Namun publik juga dibuat bingung mengapa Haris Azhar baru mengungkapkannya sekarang saat Freddy Budiman sudah meninggal sehingga tidak bisa lagi melakukan kroscek terkait kebenaran dari ceritanya itu?
Menurut Haris, dirinya mempunyai pertimbangan tersendiri soal mengapa ia baru menceritakannya sekarang. Haris mengaku pada saat itu kondisi politik di Indonesia sedang memanas jelang Pilpres 2014 dan ia ingin menunggu terlebih dahulu bagaimana hasil Pilpres.
“Tidak lama setelah itu, ramai KPK soal BW (Bambang Widjojanto) dikriminalisasi. Dan jujur, ada jarak antara Kontras dengan polisi maupun Jokowi. Karena itu kami tidak tahu bagaimana menghadapi situasi ini,” kata Haris di kantor Kontras, Jumat (29/7/2016).
Karena itu Kontras tidak mau gegabah karena masalah ini menyangkut beberapa institusi besar, termasuk kepolisian yang tentunya juga mempunyai kekuatan dan dukungan yang besar juga.
“Kami lihat dulu apakah Joko Widodo ini punya kaki untuk kontrol institusi itu. Kami tidak mau hanya melapor dan direspons sebagai orang gila,” ucap Haris.

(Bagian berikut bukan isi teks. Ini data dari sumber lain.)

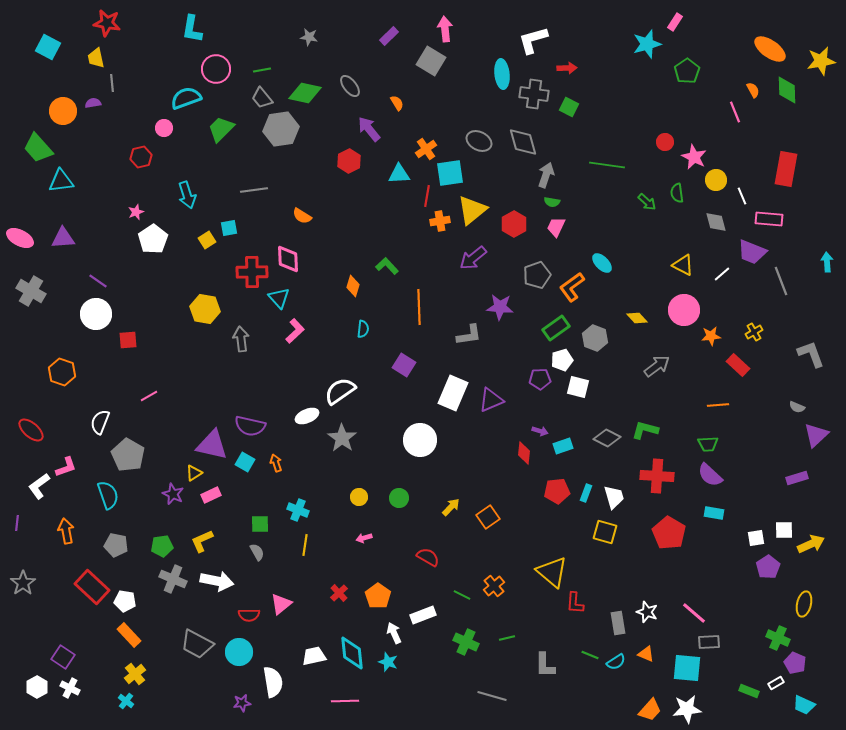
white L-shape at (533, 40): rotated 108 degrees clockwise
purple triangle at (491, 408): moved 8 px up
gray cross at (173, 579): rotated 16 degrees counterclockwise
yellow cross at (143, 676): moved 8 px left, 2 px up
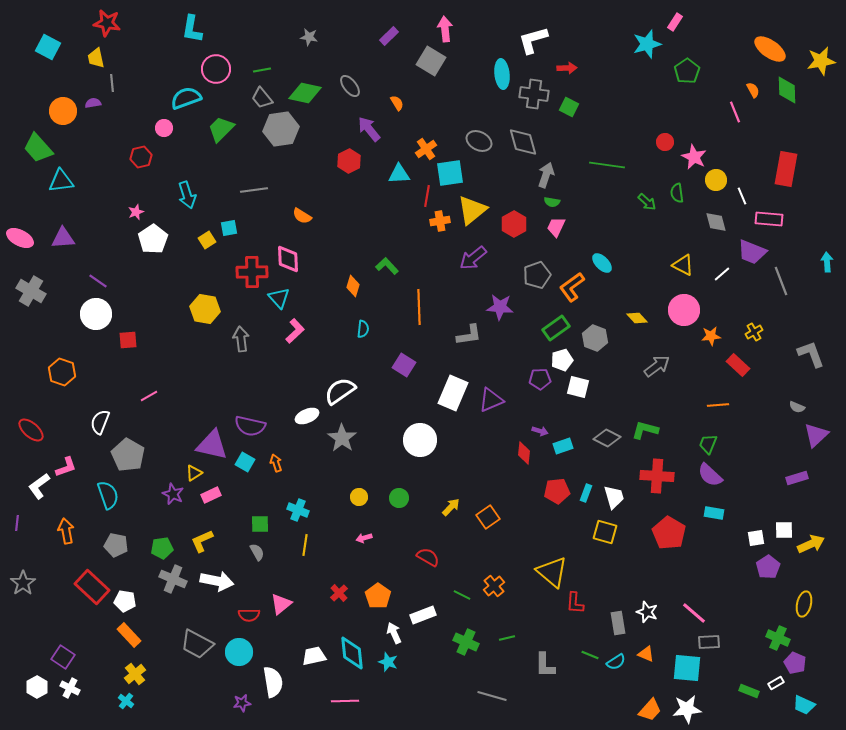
green trapezoid at (708, 444): rotated 115 degrees clockwise
green pentagon at (162, 546): moved 2 px down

“Lalu kenapa tidak saat Freddy masih hidup? Kalau di luar momentum ini, tidak ada yang memperhatikan juga,” tutur Haris.
Namun demikian, Haris siap mempertanggungjawabkan pernyataannya ini untuk membongkar keterlibatan oknum pejabat penegak hukum dalam memanfaatkan bisnis narkoba demi mengeruk keuntungan pribadi.
Menurut pengakuan Freddy Budiman kepada Haris pada saat, Freddy mengatakan dirinya hanyalah operator dari penyelundupan narkoba skala besar di Indonesia. Pada saat akan memasukkan narkoba ke Indonesia dirinya melapor terlebih dahulu ke beberapa pihak agar berjalan lancar.
“Kalau saya mau selundupkan narkoba, saya acarain (atur) itu. Saya telepon polisi, BNN, Bea Cukai dan orang yang saya hubungin itu semuanya titip harga,” kata Haris mengulangi cerita Freddy, di Kontras, Jakarta, Jumat (29/7/2016).
Menurut Freddy, dirinya mendapatkan narkotika dari China dengan haga Rp 5 ribu setiap butirnya yang kemudian dia jual ke Indonesia seharga Rp 200 ribu per butir. Karena itu Freddy tidak keberatan bila ada oknum aparat yang meminta ‘jatah’ Rp 20-30 ribu per butirnya.